**BRIEF**
Return the lines below in which the string "газа" occurs.

**WORKING DATA**

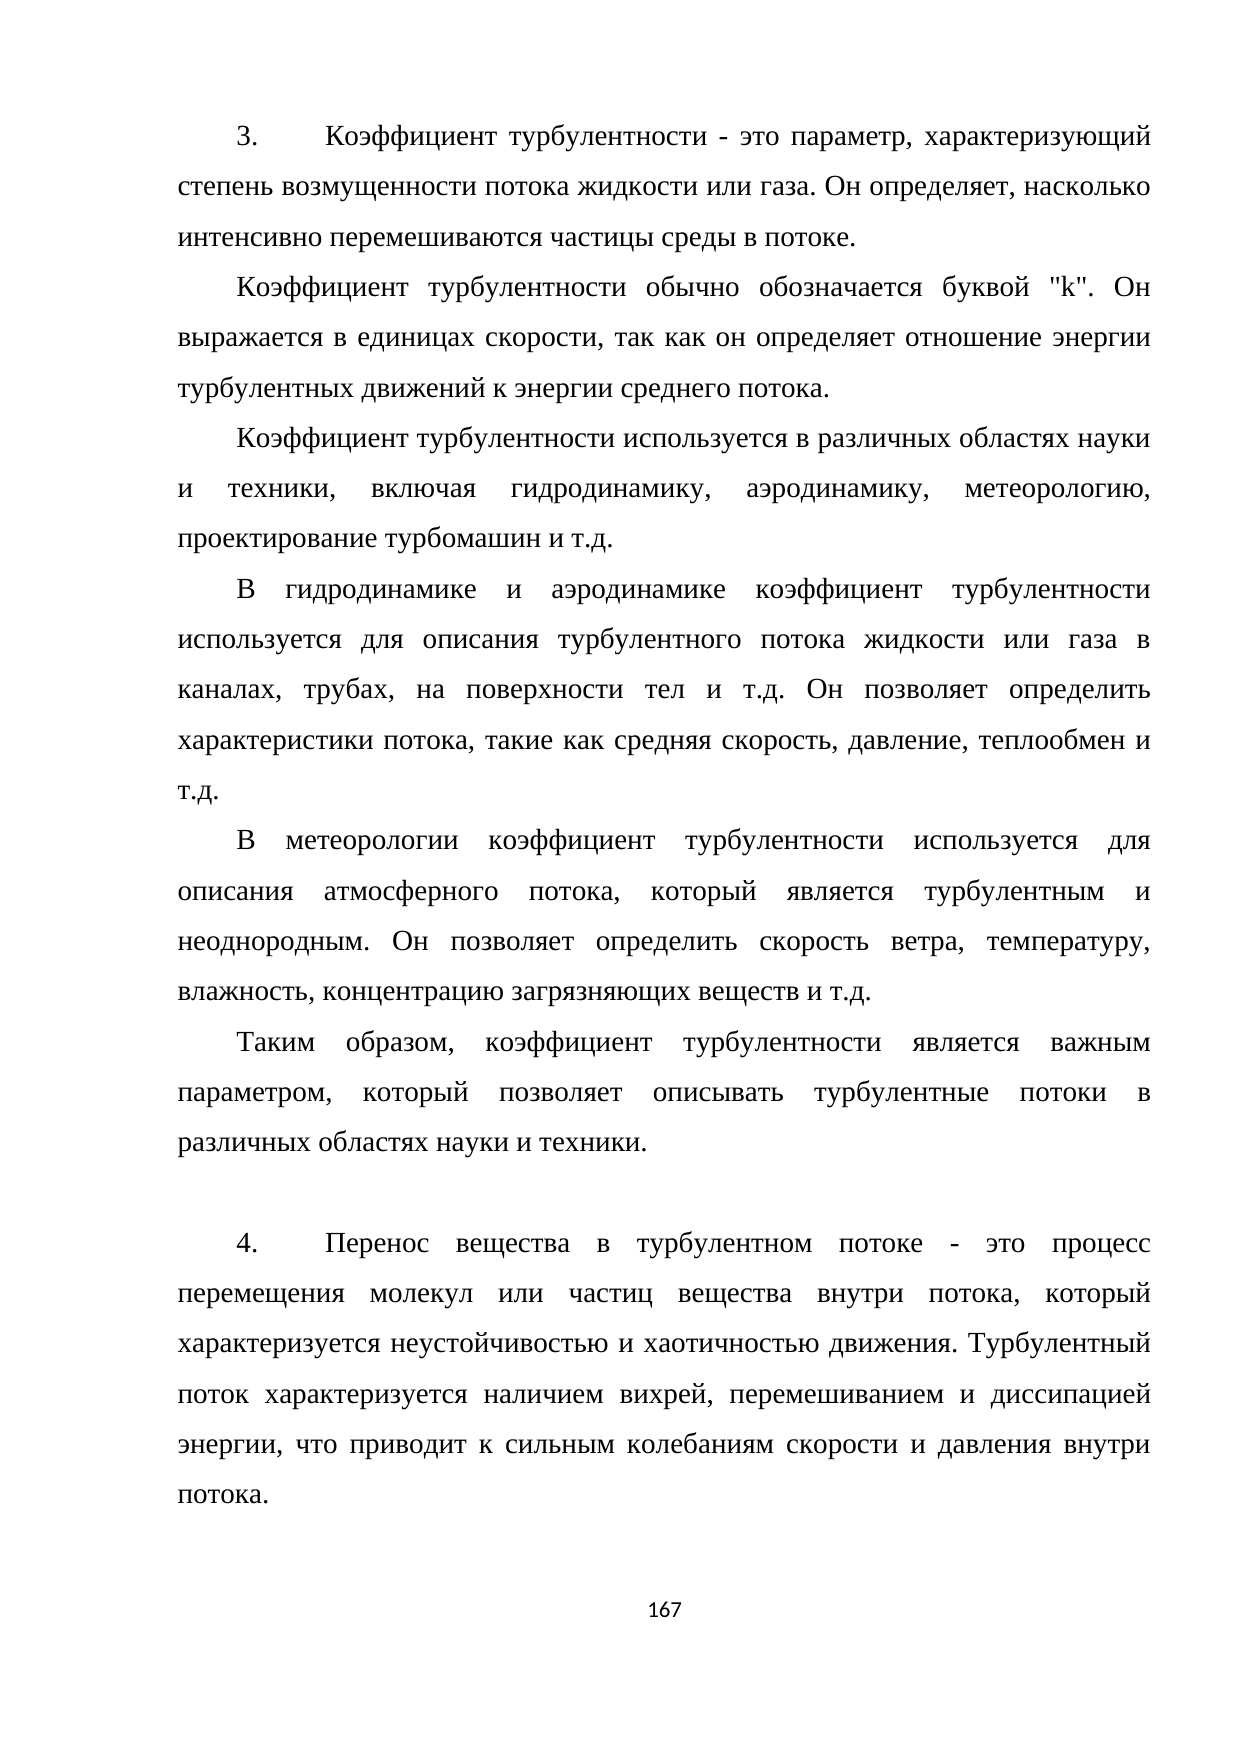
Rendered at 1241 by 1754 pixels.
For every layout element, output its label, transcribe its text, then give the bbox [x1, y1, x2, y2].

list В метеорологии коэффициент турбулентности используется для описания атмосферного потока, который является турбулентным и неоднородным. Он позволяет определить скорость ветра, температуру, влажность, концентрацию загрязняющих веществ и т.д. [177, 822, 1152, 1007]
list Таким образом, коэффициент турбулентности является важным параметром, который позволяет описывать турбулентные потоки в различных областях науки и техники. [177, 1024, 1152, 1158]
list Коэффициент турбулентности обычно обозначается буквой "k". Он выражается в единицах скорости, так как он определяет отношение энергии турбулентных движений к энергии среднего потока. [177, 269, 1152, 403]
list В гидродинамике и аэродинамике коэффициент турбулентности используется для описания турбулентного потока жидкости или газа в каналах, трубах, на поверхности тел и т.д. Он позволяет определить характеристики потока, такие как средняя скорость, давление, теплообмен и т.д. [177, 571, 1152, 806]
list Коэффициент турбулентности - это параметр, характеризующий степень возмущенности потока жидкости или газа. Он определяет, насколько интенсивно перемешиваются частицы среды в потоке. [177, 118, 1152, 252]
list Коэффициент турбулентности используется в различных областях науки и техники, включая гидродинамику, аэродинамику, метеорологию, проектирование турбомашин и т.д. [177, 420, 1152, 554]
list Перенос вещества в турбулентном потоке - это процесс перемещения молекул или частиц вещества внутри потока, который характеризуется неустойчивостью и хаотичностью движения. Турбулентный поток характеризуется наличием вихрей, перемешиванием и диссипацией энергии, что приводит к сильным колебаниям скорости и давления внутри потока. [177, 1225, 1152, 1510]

**SOLUTION BELOW**
list В гидродинамике и аэродинамике коэффициент турбулентности используется для описания турбулентного потока жидкости или газа в каналах, трубах, на поверхности тел и т.д. Он позволяет определить характеристики потока, такие как средняя скорость, давление, теплообмен и т.д. [177, 571, 1152, 806]
list Коэффициент турбулентности - это параметр, характеризующий степень возмущенности потока жидкости или газа. Он определяет, насколько интенсивно перемешиваются частицы среды в потоке. [177, 118, 1152, 252]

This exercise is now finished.